You are using an Ocean Insight NIRQuest+ spectrometer for your work. Why the NIRQuest+?

Sakimoto: We were attracted by the NIRQuest+ in part by how ubiquitous such light, flexible NIR systems are becoming in food science, agriculture, environmental monitoring, and bioprocessing.With appropriate standards and cross-validation, we've been able to measure a number of things about our oxidation process using the NIRQuest+: the formation of oxidized carboxyl versus hydroxyl functional groups, average methyl-group and polymer chain-end concentration, and a range of other metrics to understand how quickly we are oxidizing this plastic waste, and what is it turning into.

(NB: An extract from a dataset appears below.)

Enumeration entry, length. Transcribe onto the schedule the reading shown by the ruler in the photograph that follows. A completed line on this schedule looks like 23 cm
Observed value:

People everywhere have heard a lot about issues affecting the environment lately, including the consequences of pollution from microplastics and the effects of climate change. Do you think public sentiment is changing about how we view the environment?

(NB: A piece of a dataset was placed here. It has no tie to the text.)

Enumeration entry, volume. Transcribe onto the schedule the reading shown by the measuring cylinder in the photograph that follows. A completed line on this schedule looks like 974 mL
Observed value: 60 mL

Sakimoto: Now that we are living through the tangible, adverse impacts of climate change, and have a few generations that deeply understand the importance of science in predicting, preparing for, and persisting through environmental and public health disasters, I certainly think public sentiment is rallying around a more sustainable, just and equitable world. Technology isn't a bottomless pool that will always be able to accommodate our worst instincts. At the same time, there's no returning to some pre-industrial, idyllic agrarian utopia before all our modern ills began. Science is our way of understanding how to live within our (ecological) means, and technology is there to help us make the best of it.